(Saved data entries)
★ ★ ★ ★
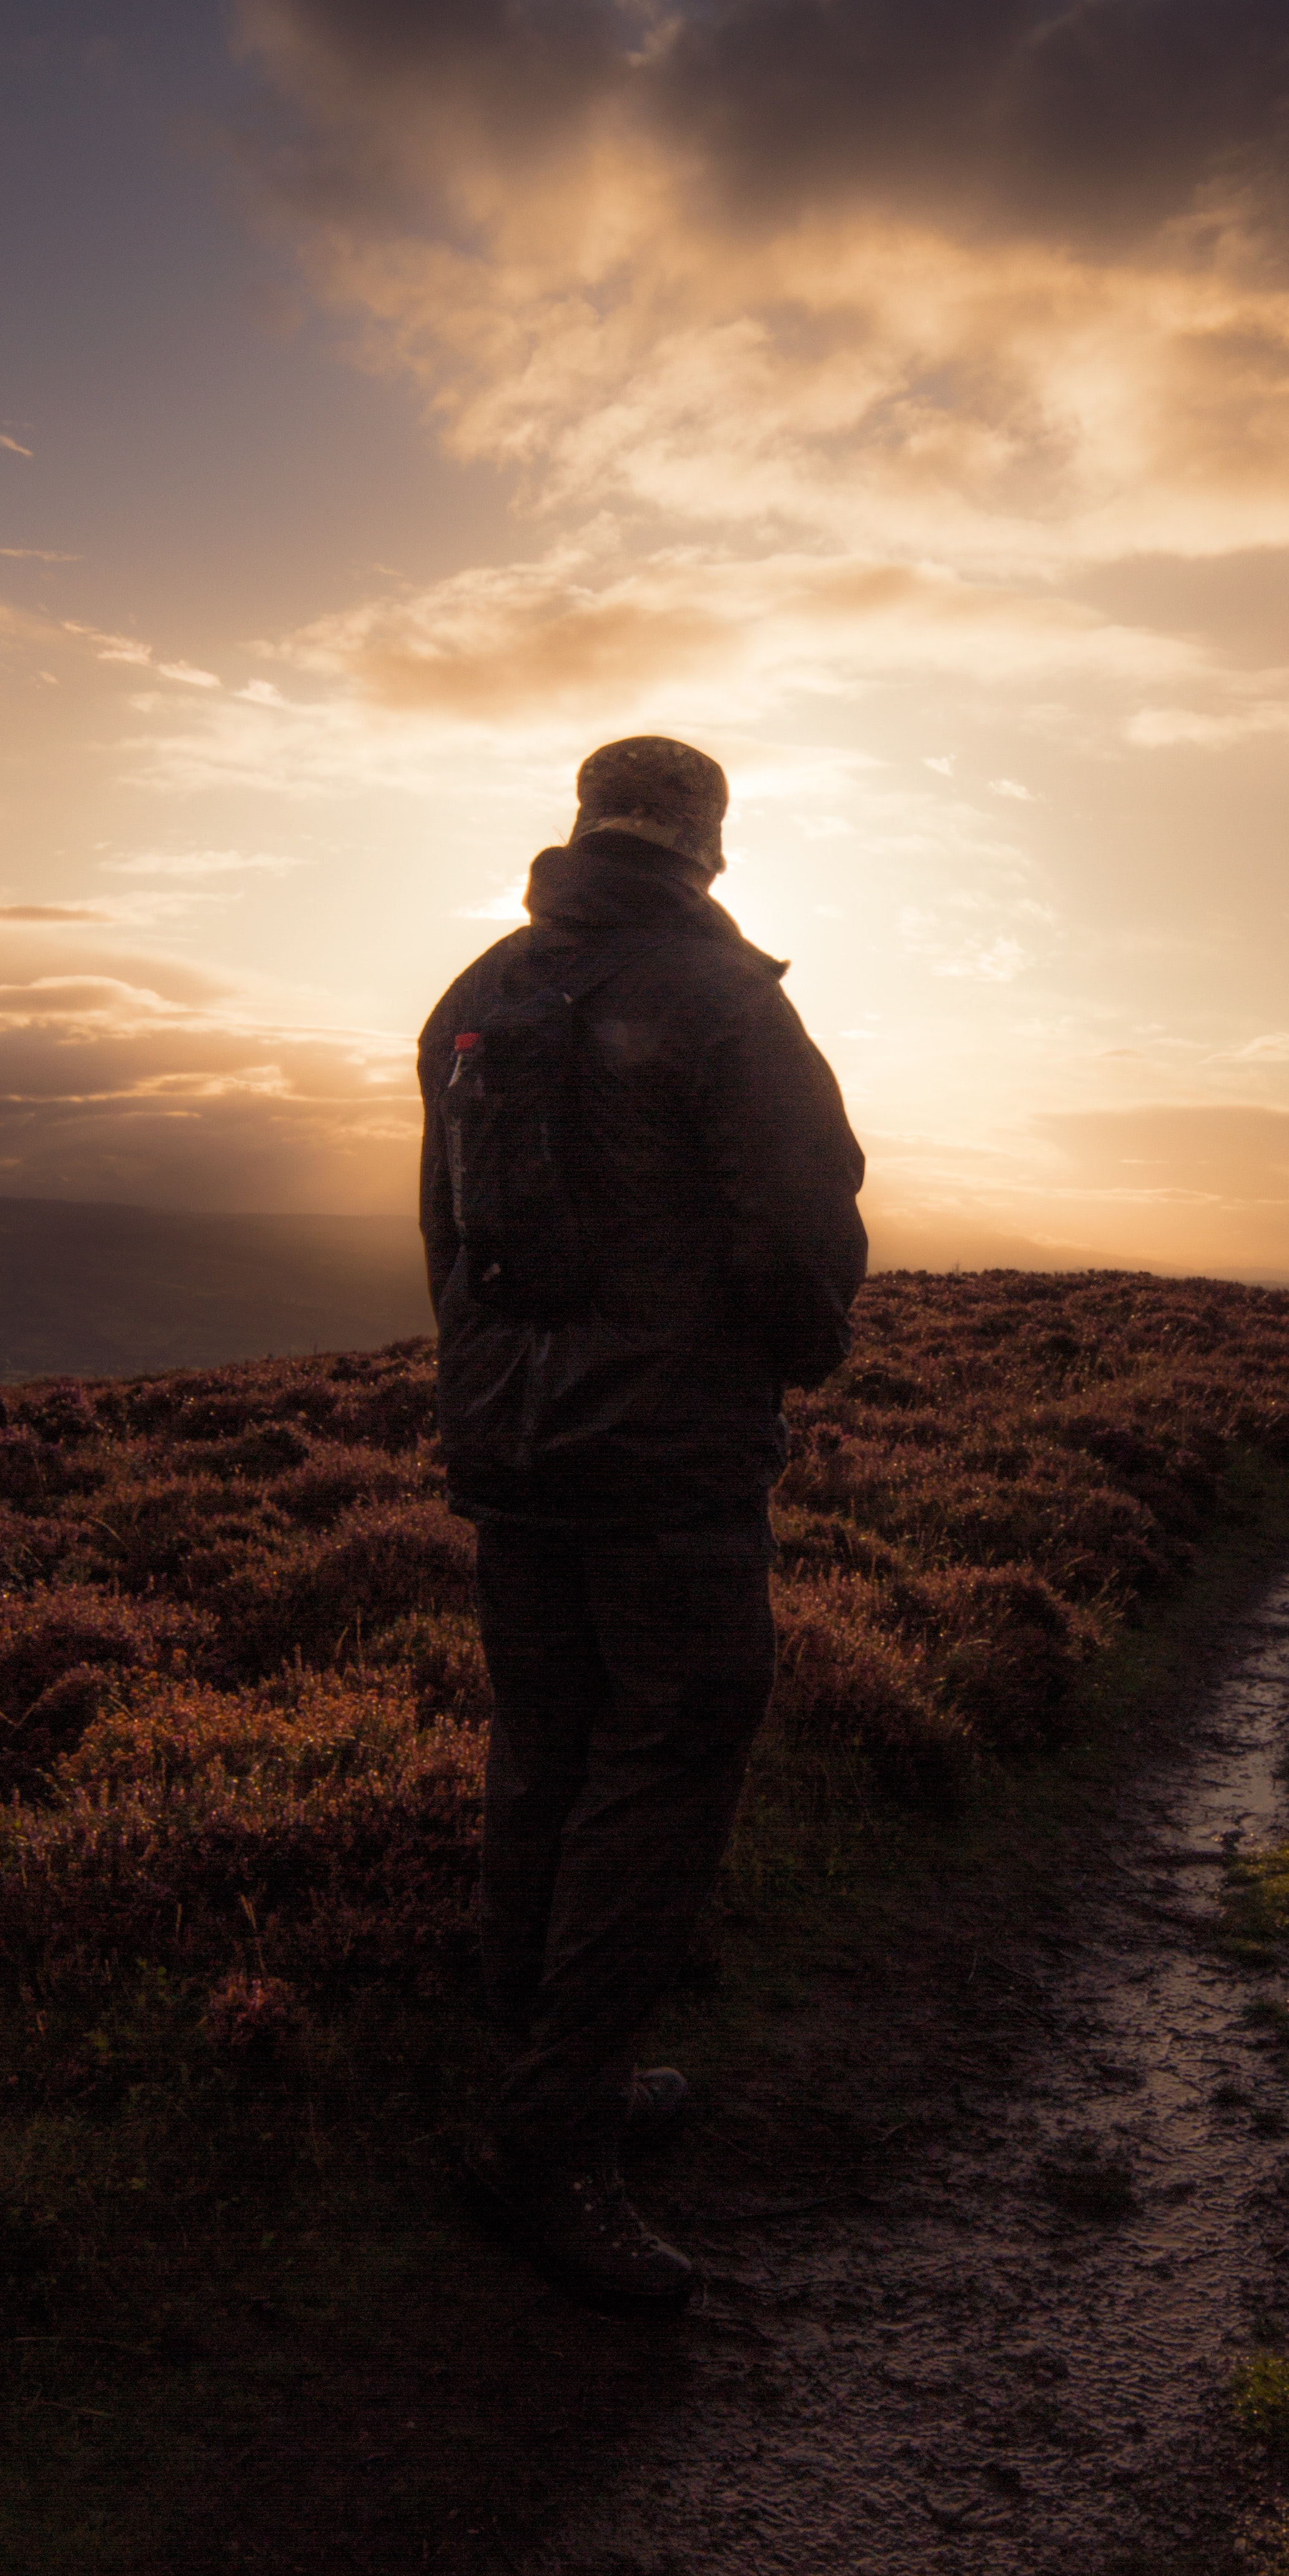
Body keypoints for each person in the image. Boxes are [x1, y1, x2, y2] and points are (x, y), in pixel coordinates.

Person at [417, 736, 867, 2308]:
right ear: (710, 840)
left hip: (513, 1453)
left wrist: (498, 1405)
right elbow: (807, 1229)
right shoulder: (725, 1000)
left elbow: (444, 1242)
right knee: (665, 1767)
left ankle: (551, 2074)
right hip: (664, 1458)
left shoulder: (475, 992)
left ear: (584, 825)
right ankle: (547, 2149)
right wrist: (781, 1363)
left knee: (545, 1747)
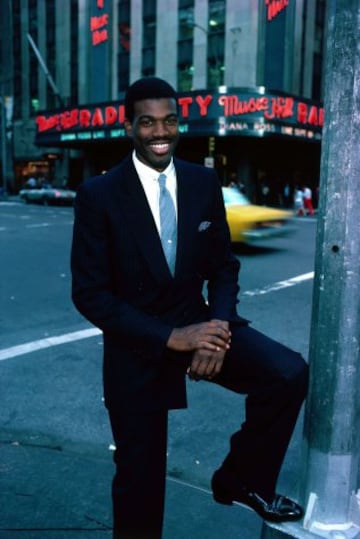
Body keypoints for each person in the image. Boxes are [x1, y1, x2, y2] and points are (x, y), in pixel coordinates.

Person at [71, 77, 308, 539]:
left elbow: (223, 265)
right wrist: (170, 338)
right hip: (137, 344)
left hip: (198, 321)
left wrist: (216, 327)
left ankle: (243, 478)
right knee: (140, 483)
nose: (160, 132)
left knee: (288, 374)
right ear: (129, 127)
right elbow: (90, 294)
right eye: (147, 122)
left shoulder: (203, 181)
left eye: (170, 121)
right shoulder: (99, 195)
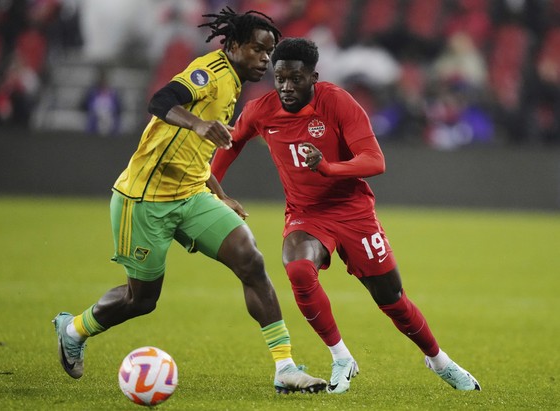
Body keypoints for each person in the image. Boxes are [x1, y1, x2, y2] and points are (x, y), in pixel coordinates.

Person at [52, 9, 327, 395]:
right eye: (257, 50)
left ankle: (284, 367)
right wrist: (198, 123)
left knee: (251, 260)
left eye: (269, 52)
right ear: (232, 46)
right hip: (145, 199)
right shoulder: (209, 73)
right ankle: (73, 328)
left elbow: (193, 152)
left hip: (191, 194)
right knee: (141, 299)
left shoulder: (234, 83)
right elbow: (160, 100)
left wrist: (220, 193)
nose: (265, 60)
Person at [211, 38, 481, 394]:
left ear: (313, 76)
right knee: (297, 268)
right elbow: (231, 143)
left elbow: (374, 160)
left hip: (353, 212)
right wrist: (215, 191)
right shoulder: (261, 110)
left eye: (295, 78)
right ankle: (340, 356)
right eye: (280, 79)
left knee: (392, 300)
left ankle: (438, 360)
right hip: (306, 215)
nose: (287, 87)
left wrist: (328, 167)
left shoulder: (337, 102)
★ ★ ★ ★
- **Prompt**: Write out again every line above exactly as given; the pictures do not belong in the copy.

- **Written reply**:
Body keypoints for each person in the image. Boxes are [x1, y1, x2, y2] and points are (x, y), in pixel coordinates.

Person at [417, 736, 867, 2308]:
right ear: (710, 840)
left hip: (513, 1453)
left wrist: (498, 1405)
right elbow: (807, 1229)
right shoulder: (725, 1000)
left elbow: (444, 1242)
right knee: (665, 1767)
left ankle: (551, 2074)
right hip: (664, 1458)
left shoulder: (475, 992)
left ear: (584, 825)
right ankle: (547, 2149)
right wrist: (781, 1363)
left knee: (545, 1747)
Body keypoints for each person in the image. Boxes are [x1, y1, x2, y2] and points are (x, y), in pixel coordinates.

Person at [71, 77, 308, 539]:
left elbow: (223, 265)
right wrist: (170, 338)
right hip: (137, 344)
left hip: (198, 321)
left wrist: (216, 327)
left ankle: (243, 478)
right knee: (140, 483)
nose: (160, 132)
left knee: (288, 374)
right ear: (129, 127)
right elbow: (90, 294)
right eye: (147, 122)
left shoulder: (203, 181)
left eye: (170, 121)
right shoulder: (99, 195)
Body keypoints for each person in the image. Boxes are [x1, y1, x2, y2] and points are (x, y), in pixel coordinates.

Person at [52, 9, 327, 395]:
right eye: (257, 50)
left ankle: (284, 367)
right wrist: (198, 123)
left knee: (251, 260)
left eye: (269, 52)
right ear: (232, 46)
right hip: (145, 199)
right shoulder: (209, 73)
right ankle: (73, 328)
left elbow: (193, 152)
left hip: (191, 194)
right knee: (141, 299)
left shoulder: (234, 83)
right elbow: (160, 100)
left wrist: (220, 193)
nose: (265, 60)
Person at [211, 38, 481, 394]:
left ear: (313, 76)
right knee: (297, 268)
right elbow: (231, 143)
left elbow: (374, 160)
left hip: (353, 212)
right wrist: (215, 191)
right shoulder: (261, 110)
left eye: (295, 78)
right ankle: (340, 356)
right eye: (280, 79)
left knee: (392, 300)
left ankle: (438, 360)
right hip: (306, 215)
nose: (287, 87)
left wrist: (328, 167)
left shoulder: (337, 102)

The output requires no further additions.